Abstract

Background. Gallstone disease affects over 20 million people in the U.S. and is a major risk factor for gallbladder cancer (GBC). In 1988, a less invasive, low-cost procedure, laparoscopic cholecystectomy (LC), was introduced and became the standard of care for management of gallstones.Methods. GBC incidence (1973-2007) and mortality rates (1969-2006) were calculated using SEER Program data. LC rates (1993-2008) were obtained from NAMCS, NHAMCS, and HCUP. Annual percent change was estimated by gender, age, and race, and the statistical significance was assessed at p < 0.05. Correlation analysis was performed on GBC and LC trends.Results. Since the early 1970s, GBC incidence and mortality rate have declined.
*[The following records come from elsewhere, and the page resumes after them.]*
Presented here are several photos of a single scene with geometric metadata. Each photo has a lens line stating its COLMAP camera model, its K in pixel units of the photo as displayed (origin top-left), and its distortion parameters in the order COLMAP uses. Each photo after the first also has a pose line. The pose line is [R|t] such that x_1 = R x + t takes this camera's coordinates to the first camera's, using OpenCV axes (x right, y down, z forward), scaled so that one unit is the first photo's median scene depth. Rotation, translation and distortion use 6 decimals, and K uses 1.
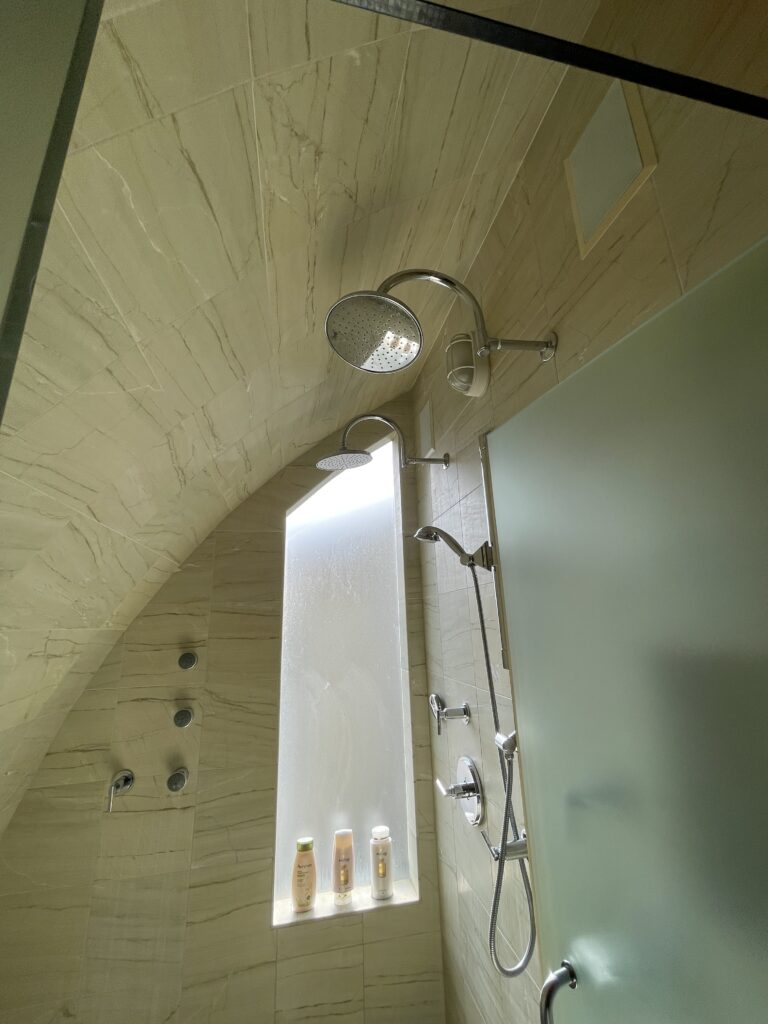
lens RADIAL K [[417.8, 0, 388.7], [0, 417.8, 506.5], [0, 0, 1]] dist [-0.002886, 0.001134]
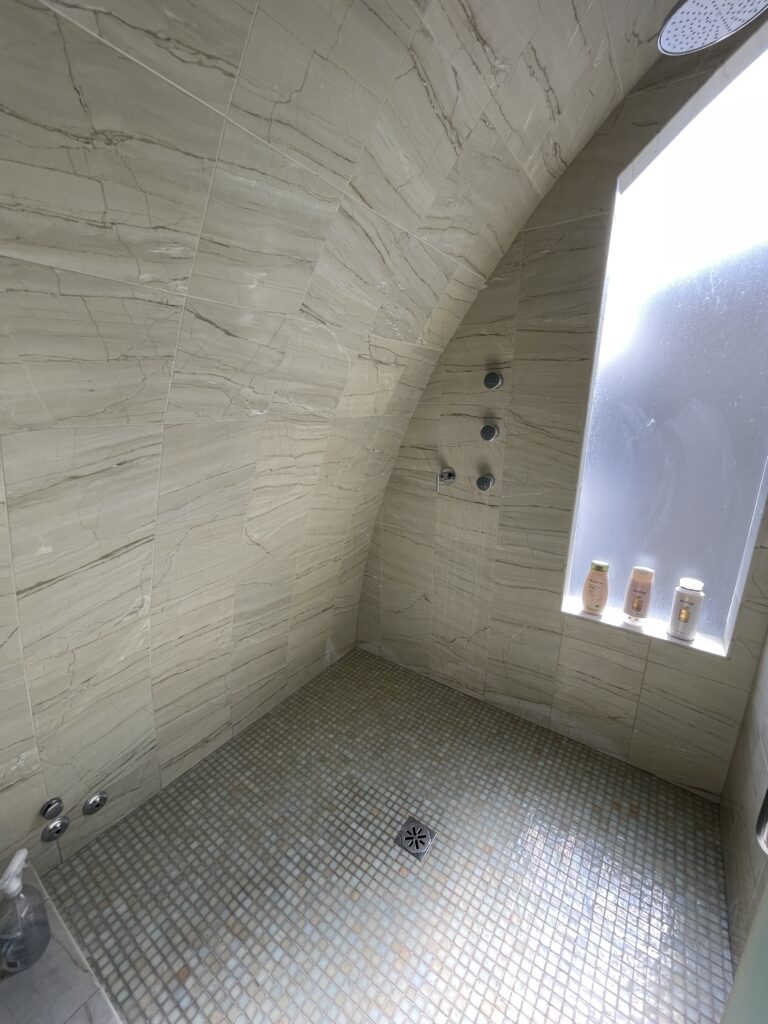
lens RADIAL K [[417.8, 0, 388.7], [0, 417.8, 510.2], [0, 0, 1]] dist [-0.002886, 0.001134]
pose [[0.691194, 0.228955, -0.685442, 0.118509], [0.156872, 0.878335, 0.451574, 0.153376], [0.705438, -0.419652, 0.571183, 0.112916]]
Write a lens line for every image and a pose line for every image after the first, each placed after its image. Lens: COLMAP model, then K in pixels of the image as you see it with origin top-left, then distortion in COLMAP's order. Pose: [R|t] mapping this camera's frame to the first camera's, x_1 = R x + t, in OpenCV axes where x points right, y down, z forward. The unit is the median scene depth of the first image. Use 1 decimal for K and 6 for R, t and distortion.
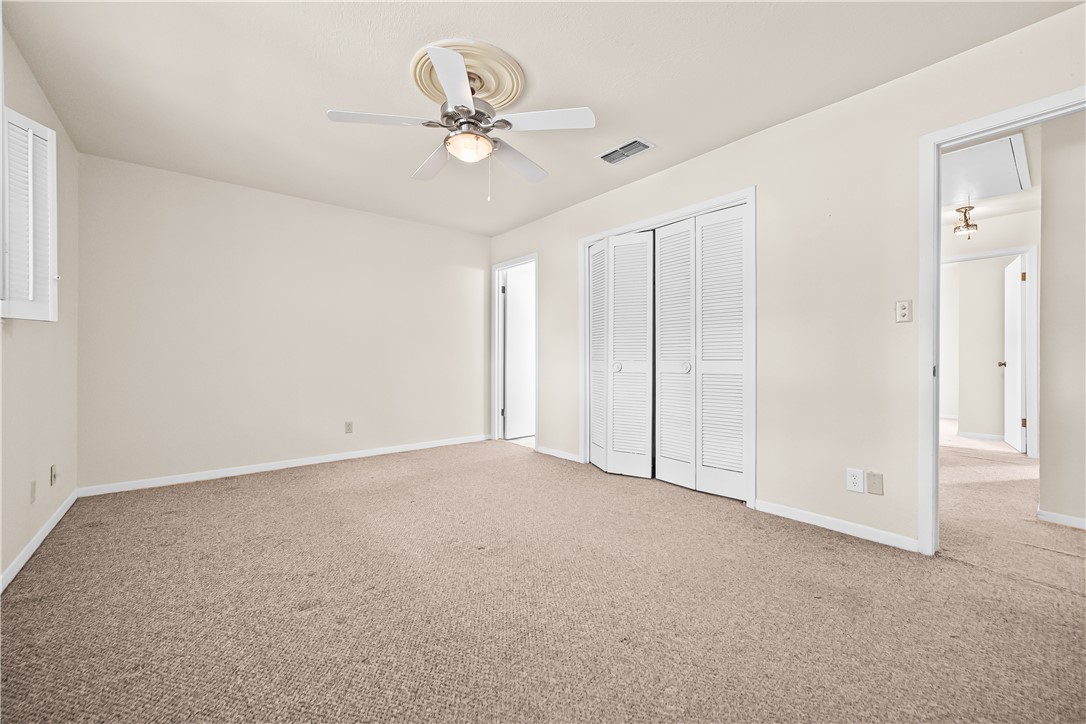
lens RADIAL K [[432.8, 0, 543.9], [0, 432.8, 358.5], [0, 0, 1]] dist [-0.015465, 0.005491]
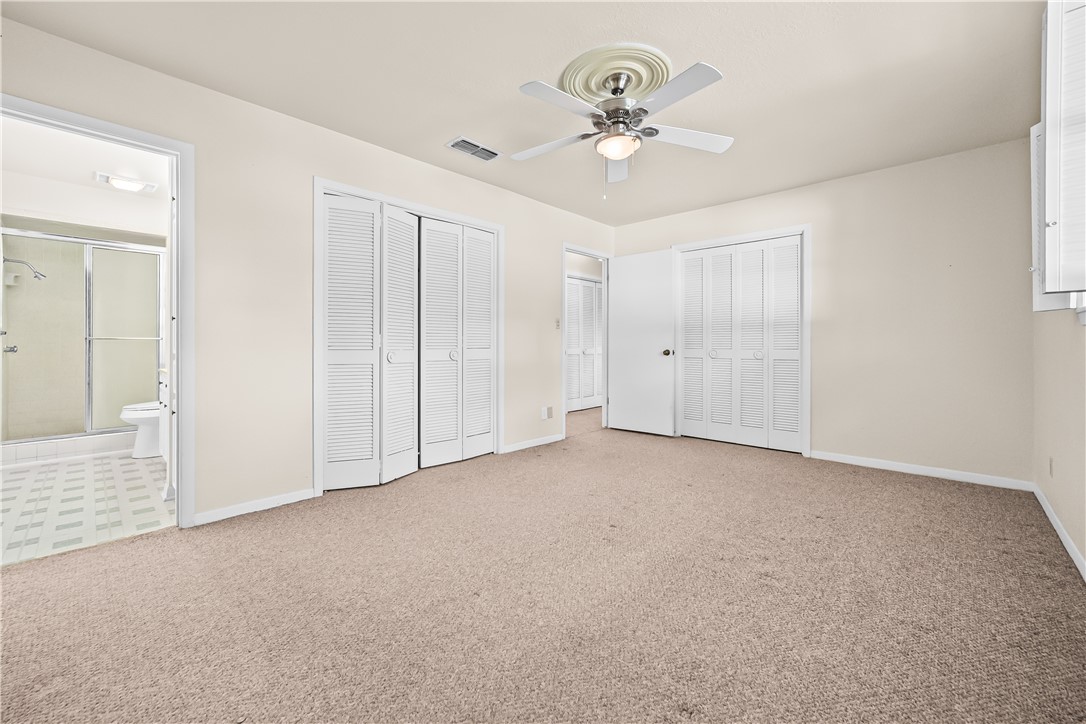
lens RADIAL K [[432.8, 0, 549.2], [0, 432.8, 345.2], [0, 0, 1]] dist [-0.015465, 0.005491]
pose [[-0.125204, 0.004362, 0.992121, -0.772974], [0.003109, 0.999987, -0.004004, 0.000244], [-0.992126, 0.002583, -0.125216, 0.844912]]
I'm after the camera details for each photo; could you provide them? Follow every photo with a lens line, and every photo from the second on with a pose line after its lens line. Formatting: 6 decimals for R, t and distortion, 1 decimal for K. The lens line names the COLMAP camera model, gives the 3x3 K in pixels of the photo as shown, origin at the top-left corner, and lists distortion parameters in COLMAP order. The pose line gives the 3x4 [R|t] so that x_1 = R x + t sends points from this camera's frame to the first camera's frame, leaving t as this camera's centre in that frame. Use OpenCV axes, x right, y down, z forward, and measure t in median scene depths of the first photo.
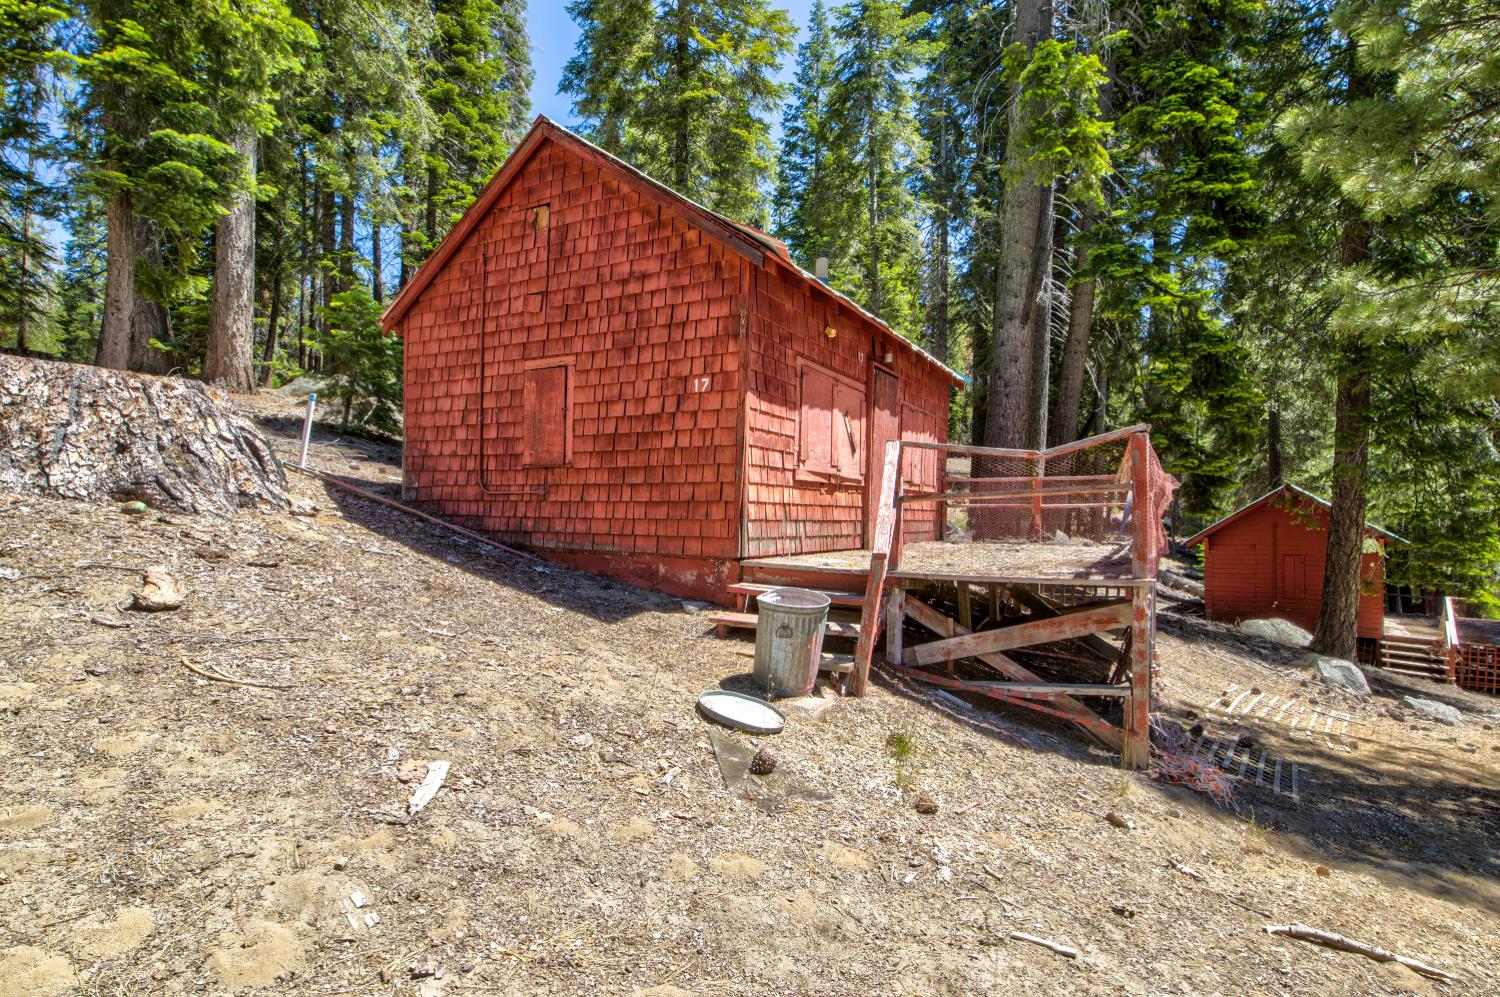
lens RADIAL K [[744.4, 0, 748.9], [0, 744.4, 517.6], [0, 0, 1]] dist [0.000519, -0.001164]
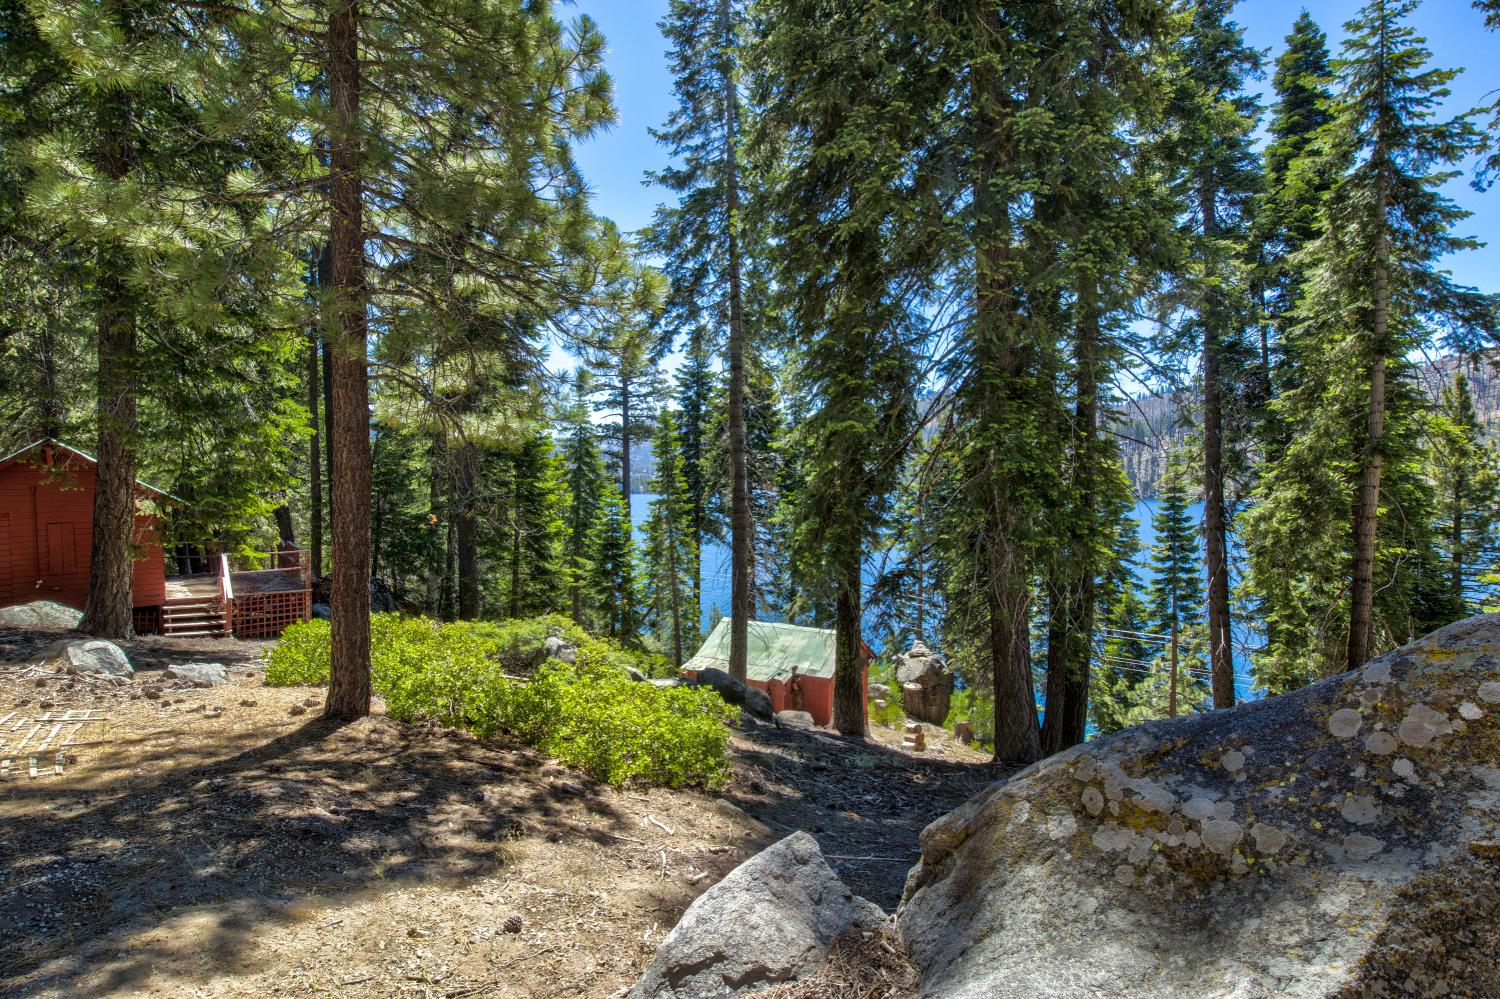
lens RADIAL K [[744.4, 0, 749.9], [0, 744.4, 495.2], [0, 0, 1]] dist [0.000519, -0.001164]
pose [[0.215588, -0.025261, 0.976158, 0.112116], [0.011675, 0.999661, 0.023291, 0.012384], [-0.976415, 0.006375, 0.215810, 0.076451]]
Women and older age groups continue to have the highest risk for GBC, despite having greater declines. Incidence significantly decreased among whites, but did not among blacks. The number of inpatient LC procedures increased by 15% between 1994 and 2008; however, inpatient and outpatient LC rates remained stable. LC rate was not significantly correlated with either GBC incidence or mortality.Conclusions. The decline in incidence and mortality of GBC began decades before the introduction of LC and apparently has stabilized in the past decade. No temporal relationship existed between LC rate and the incidence and mortality rates of GBC. Our study suggests that prevention of a rare tumor may be extremely difficult if the surgical removal of a risk factor is involved.